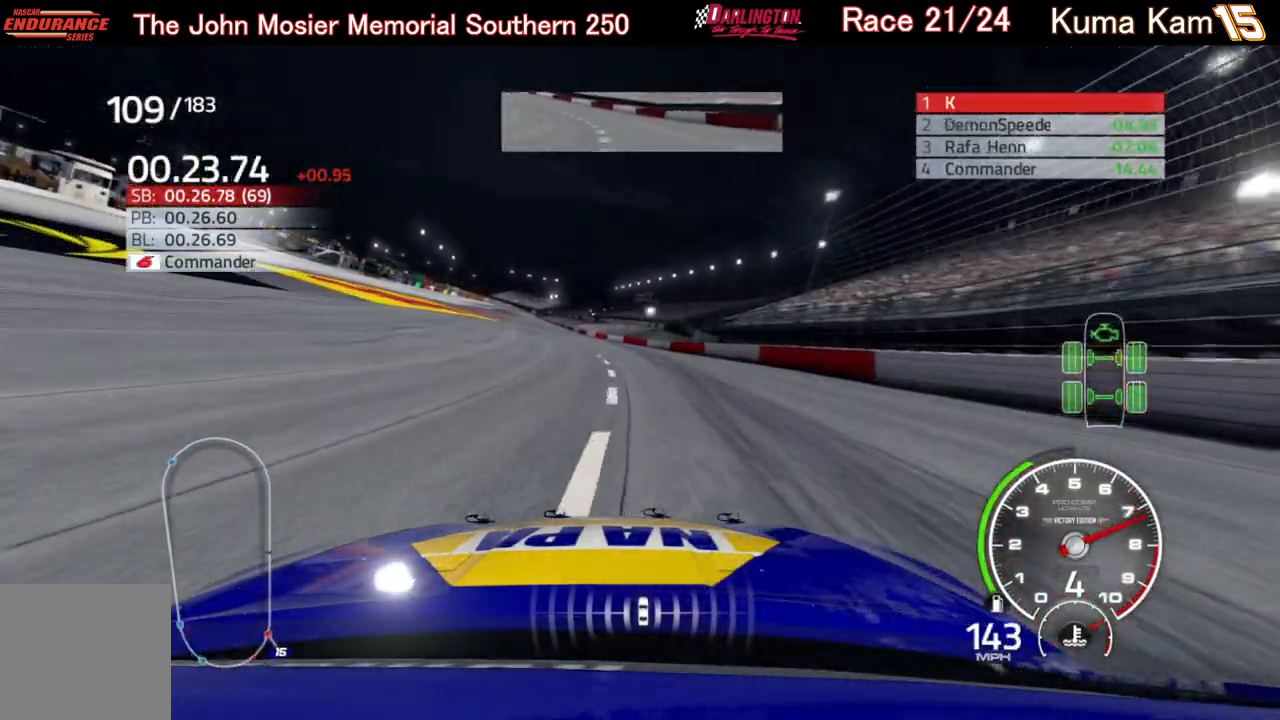
{"buttons": ["R2"], "left_stick": "center", "right_stick": "center", "events": [[150, "left_stick", "center"]]}
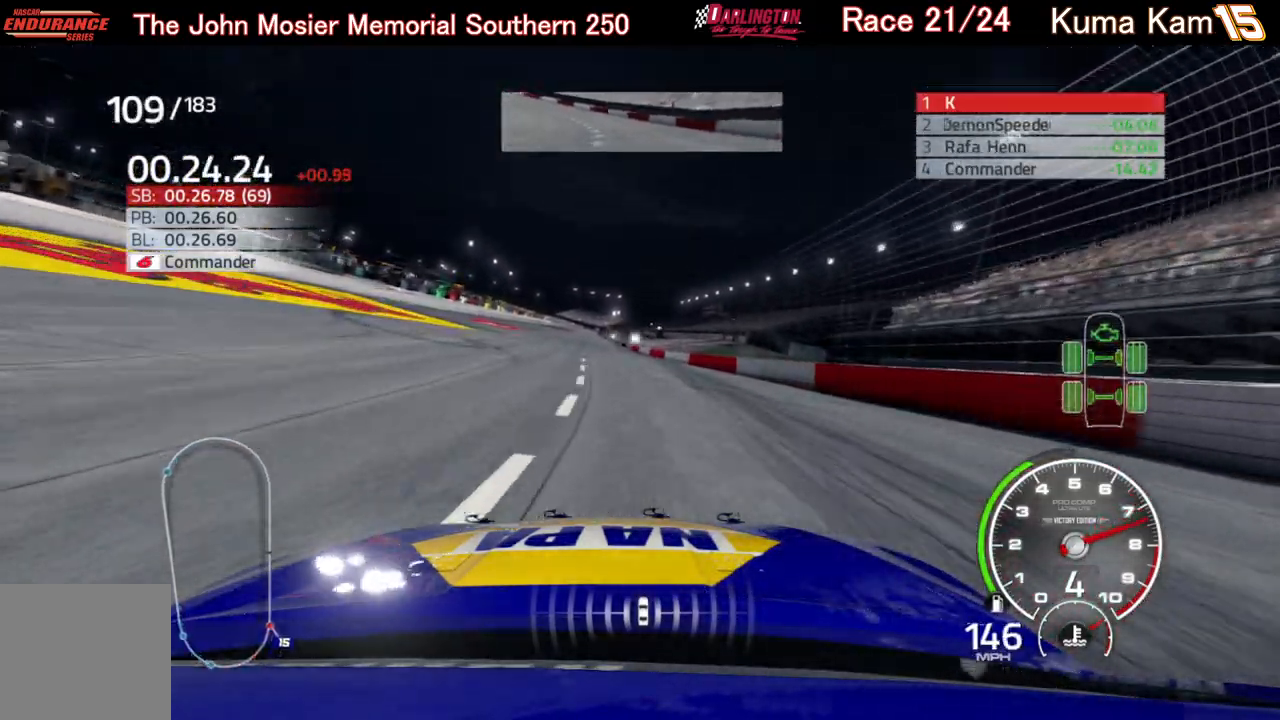
{"buttons": ["R2"], "left_stick": "left", "right_stick": "center", "events": [[383, "left_stick", "left"]]}
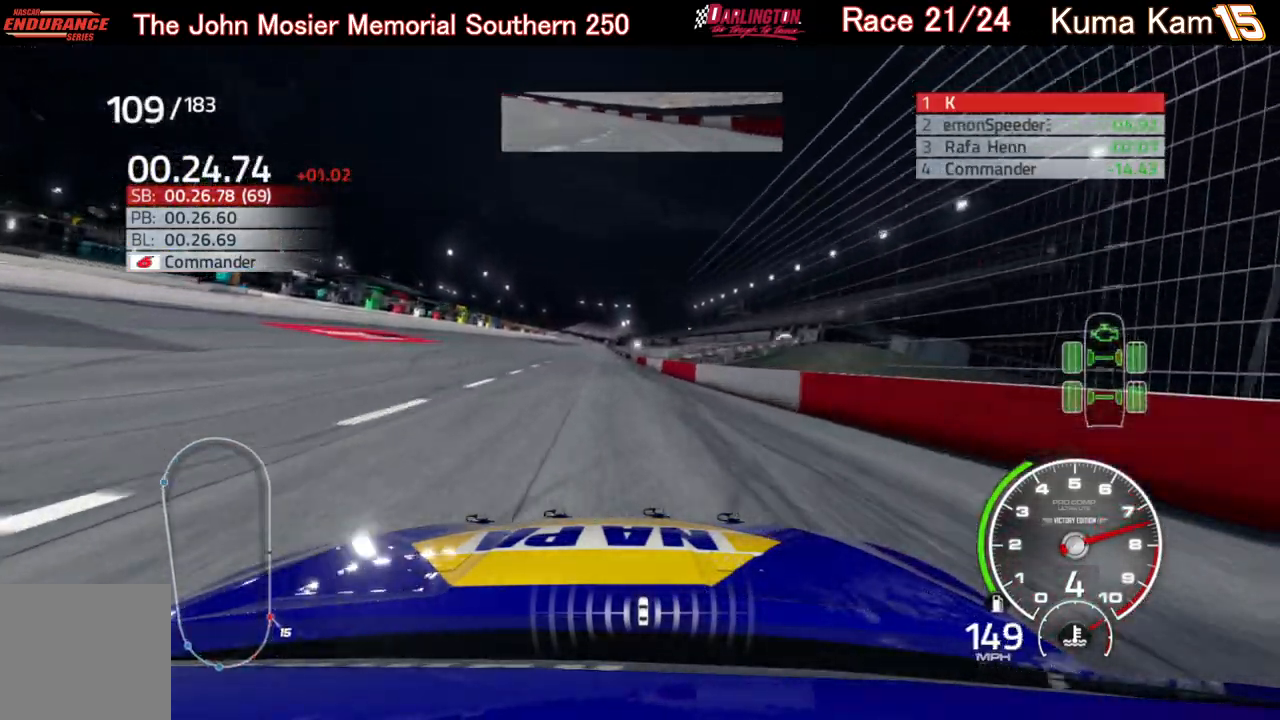
{"buttons": ["R2"], "left_stick": "center", "right_stick": "center", "events": [[67, "left_stick", "center"], [283, "left_stick", "left"], [367, "left_stick", "center"]]}
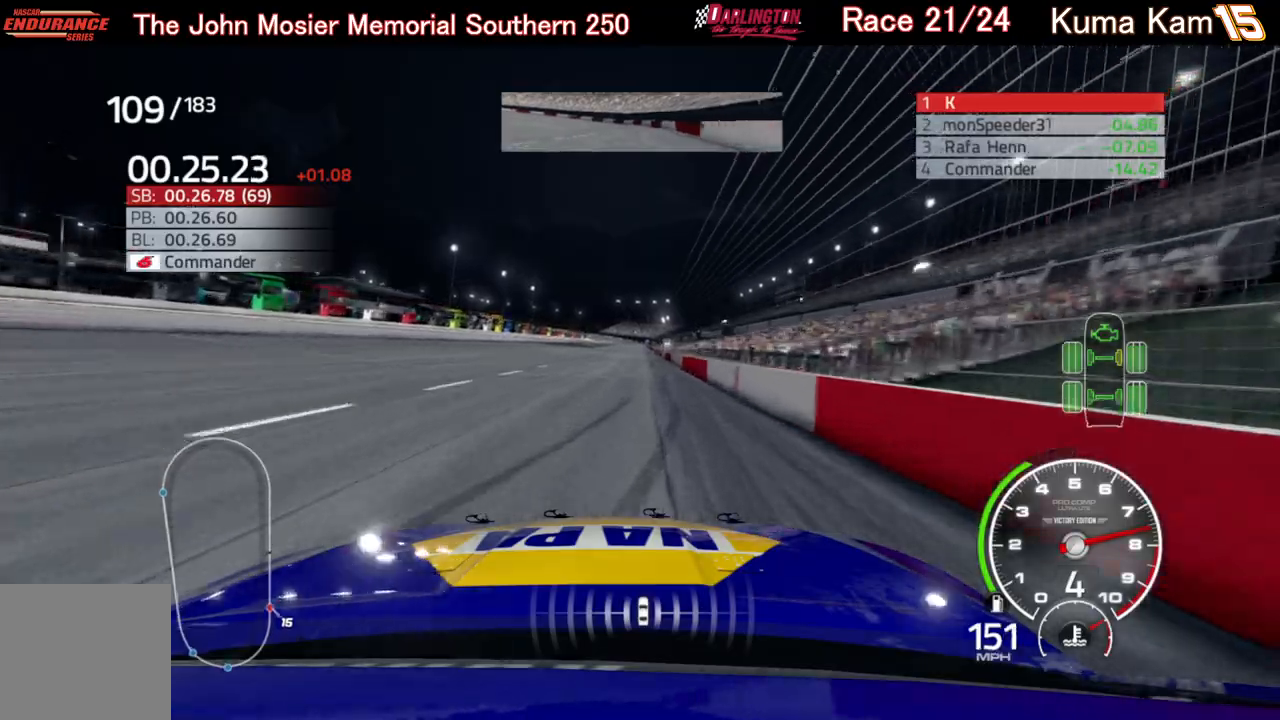
{"buttons": ["R2"], "left_stick": "center", "right_stick": "center", "events": []}
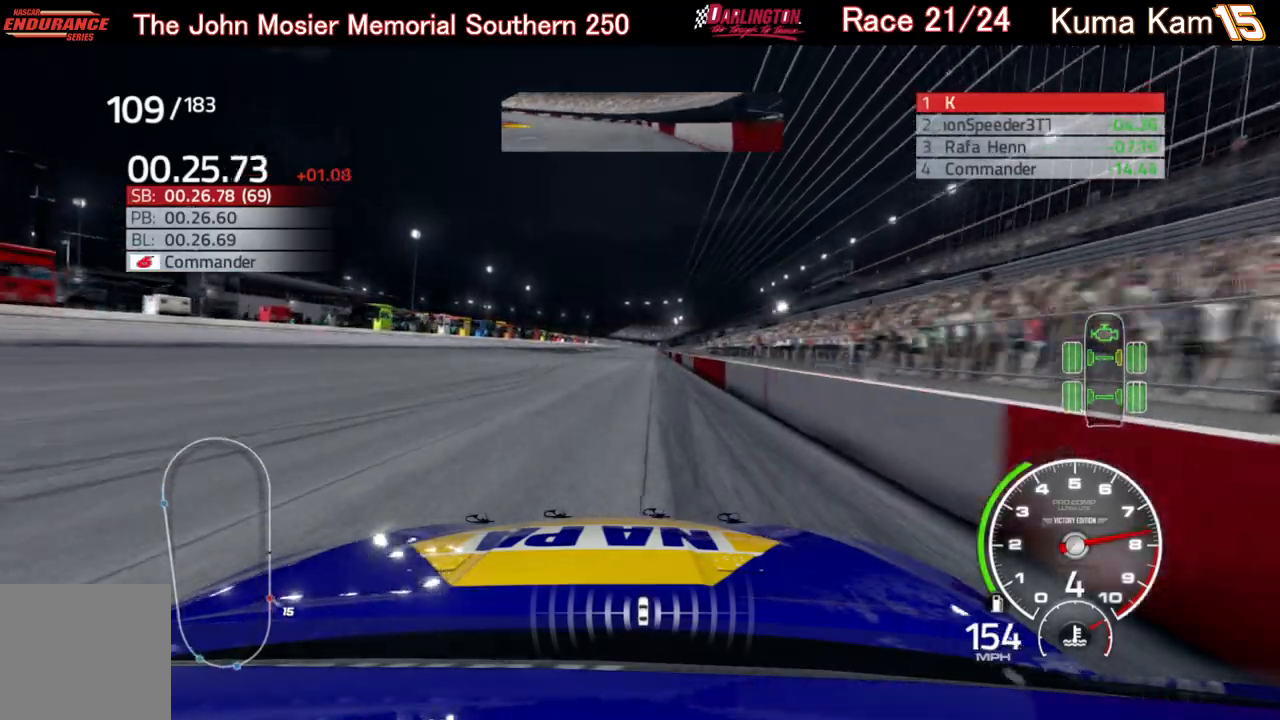
{"buttons": ["R2"], "left_stick": "right", "right_stick": "center", "events": [[100, "left_stick", "right"], [233, "left_stick", "center"], [450, "left_stick", "right"]]}
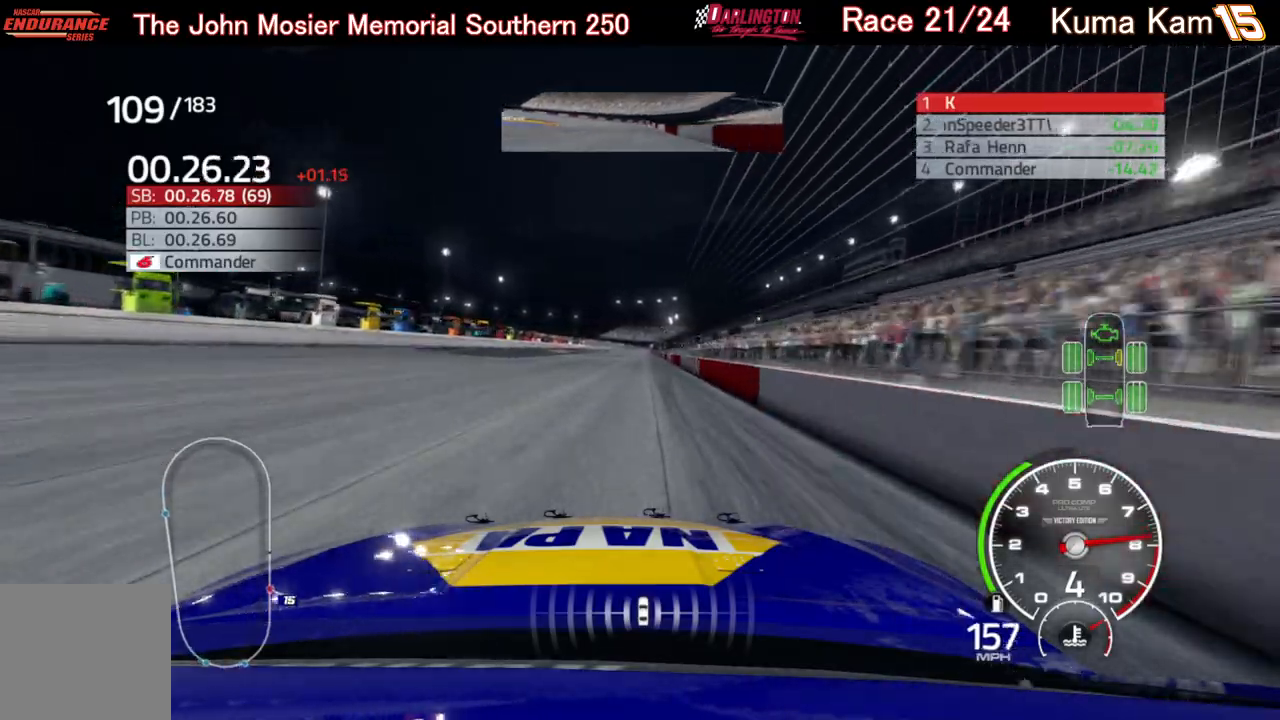
{"buttons": ["R2"], "left_stick": "right", "right_stick": "center", "events": [[67, "left_stick", "center"], [417, "left_stick", "right"]]}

**Required action:** Repeat the listing above word for word. Do not include the pictures.

**Exercise response:**
{"buttons": ["R2"], "left_stick": "center", "right_stick": "center", "events": [[150, "left_stick", "center"]]}
{"buttons": ["R2"], "left_stick": "left", "right_stick": "center", "events": [[383, "left_stick", "left"]]}
{"buttons": ["R2"], "left_stick": "center", "right_stick": "center", "events": [[67, "left_stick", "center"], [283, "left_stick", "left"], [367, "left_stick", "center"]]}
{"buttons": ["R2"], "left_stick": "center", "right_stick": "center", "events": []}
{"buttons": ["R2"], "left_stick": "right", "right_stick": "center", "events": [[100, "left_stick", "right"], [233, "left_stick", "center"], [450, "left_stick", "right"]]}
{"buttons": ["R2"], "left_stick": "right", "right_stick": "center", "events": [[67, "left_stick", "center"], [417, "left_stick", "right"]]}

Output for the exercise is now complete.